Recent Films From Germany


Identity is a myth,” we’re told at the end of Barluschke, Thomas Heise’s fascinating, elliptical, and deeply disturbing documentary about a former East German undercover agent forced to shed his alias when the Wall came down and the state he toiled for no longer existed. Nearly 10 years after reunification, identity is still a key issue in German cinema. Christo’s 1995 wrapping of the Reichstag (the focus of the documentary, The Wrapped Reichstag, showing in this
series) shrouded that symbol of the fascist past; its rebirth next year as the new Germany’s political center will be a trickier business.

Dorris Dörrie–whose previous film Nobody Loves Me explored a terrain familiar to readers of Bridget Jones’s Diary–returns with Am I
, a quirky drama about Germans in Munich and Malaga, exorcising the demons of diet, romance, and memory. The assorted eccentric and love-starved characters include an anxious philanderer, an abandoned boyfriend, and a woman who pretends to be deaf-mute in order to avoid conversation. Everyone converges during Holy Week in Seville for self-flagellation and renewal.
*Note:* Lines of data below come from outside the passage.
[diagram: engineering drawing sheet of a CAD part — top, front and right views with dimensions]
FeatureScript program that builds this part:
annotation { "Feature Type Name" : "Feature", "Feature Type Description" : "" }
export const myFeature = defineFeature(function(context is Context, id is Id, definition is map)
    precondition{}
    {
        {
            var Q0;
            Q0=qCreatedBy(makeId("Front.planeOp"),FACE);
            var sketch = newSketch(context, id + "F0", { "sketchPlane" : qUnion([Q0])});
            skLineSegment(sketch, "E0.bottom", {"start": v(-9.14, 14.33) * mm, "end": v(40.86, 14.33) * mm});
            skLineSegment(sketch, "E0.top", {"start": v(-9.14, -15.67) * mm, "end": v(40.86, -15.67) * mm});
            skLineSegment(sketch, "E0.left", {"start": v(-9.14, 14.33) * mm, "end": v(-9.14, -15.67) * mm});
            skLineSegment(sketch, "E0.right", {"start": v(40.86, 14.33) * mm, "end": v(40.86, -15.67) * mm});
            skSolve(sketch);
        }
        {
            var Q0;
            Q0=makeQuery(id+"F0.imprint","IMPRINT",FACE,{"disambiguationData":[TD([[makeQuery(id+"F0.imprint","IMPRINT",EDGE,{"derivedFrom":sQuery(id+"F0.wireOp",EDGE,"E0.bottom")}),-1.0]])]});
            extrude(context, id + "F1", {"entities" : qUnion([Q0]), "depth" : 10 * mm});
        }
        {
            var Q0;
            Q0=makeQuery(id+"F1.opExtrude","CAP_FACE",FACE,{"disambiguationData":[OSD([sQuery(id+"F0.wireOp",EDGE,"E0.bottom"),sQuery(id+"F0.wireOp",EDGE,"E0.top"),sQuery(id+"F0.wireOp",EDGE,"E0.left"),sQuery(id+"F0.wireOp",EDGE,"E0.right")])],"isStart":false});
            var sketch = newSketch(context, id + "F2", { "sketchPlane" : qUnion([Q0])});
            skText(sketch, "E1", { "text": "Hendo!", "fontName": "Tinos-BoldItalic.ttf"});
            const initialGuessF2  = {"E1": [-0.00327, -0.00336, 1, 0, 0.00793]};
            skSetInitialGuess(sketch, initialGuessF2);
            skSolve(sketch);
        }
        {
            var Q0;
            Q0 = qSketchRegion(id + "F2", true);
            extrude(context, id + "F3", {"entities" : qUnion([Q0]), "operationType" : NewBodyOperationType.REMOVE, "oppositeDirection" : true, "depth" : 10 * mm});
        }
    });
Dörrie’s extravagant style sometimes strains belief, but her film still strikes to the core of people’s need for each other.
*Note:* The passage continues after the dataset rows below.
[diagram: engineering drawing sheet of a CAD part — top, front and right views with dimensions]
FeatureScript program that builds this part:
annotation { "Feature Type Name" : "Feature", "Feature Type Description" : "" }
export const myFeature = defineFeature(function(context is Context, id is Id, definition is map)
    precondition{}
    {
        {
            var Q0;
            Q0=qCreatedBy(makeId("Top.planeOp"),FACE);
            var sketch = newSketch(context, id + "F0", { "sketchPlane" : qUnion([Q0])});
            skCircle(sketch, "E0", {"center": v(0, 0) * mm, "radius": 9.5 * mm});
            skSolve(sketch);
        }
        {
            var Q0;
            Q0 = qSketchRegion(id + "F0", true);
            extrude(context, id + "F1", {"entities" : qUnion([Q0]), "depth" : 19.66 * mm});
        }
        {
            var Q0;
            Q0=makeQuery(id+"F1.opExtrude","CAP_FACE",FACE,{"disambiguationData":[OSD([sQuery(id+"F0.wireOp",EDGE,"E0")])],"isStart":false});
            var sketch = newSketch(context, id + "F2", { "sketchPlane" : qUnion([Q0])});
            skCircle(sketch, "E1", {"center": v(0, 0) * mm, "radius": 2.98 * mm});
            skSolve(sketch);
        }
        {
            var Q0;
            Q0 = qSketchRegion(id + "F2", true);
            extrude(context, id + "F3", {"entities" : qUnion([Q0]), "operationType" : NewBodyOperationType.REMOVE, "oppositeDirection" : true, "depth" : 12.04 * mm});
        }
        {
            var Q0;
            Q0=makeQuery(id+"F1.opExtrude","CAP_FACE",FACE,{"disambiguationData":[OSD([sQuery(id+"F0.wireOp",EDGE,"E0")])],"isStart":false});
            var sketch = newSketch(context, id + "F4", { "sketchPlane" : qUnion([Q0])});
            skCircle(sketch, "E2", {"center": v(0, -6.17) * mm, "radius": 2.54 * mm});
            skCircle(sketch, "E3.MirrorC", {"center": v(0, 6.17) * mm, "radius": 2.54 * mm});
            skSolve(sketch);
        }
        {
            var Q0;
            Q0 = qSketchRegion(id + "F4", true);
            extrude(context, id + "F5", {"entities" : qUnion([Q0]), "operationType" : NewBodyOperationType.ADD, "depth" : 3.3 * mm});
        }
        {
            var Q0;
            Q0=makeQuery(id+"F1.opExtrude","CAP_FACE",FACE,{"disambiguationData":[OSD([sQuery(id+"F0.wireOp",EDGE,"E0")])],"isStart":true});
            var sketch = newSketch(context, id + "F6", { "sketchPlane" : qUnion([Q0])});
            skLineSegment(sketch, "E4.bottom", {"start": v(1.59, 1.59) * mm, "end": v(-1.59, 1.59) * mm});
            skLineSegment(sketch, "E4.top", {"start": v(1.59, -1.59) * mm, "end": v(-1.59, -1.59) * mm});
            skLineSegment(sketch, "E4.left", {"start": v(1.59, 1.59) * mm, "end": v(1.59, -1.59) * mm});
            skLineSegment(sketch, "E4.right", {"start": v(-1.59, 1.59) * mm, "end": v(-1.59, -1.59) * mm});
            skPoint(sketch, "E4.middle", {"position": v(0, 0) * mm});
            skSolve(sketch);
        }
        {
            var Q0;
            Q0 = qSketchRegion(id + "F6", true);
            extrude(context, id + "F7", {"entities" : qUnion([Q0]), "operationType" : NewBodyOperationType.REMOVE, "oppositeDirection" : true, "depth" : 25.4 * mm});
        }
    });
Alfred Lion and Frank Wolff were two German Jews who fled Berlin in the 1930s, effectively ditching their Teutonic identities for new careers as jazz impresarios in America. Blue Note is the story of their legendary label, which produced classic recordings by John Coltrane, Miles Davis, Thelonious Monk, Bud Powell, and innumerable others. Archival footage of jam sessions and interviews with jazz greats present a vivid portrait of this golden age of American music, and an astonishing immigrant success story. Behind all blues, one musician notes, is the longing for home.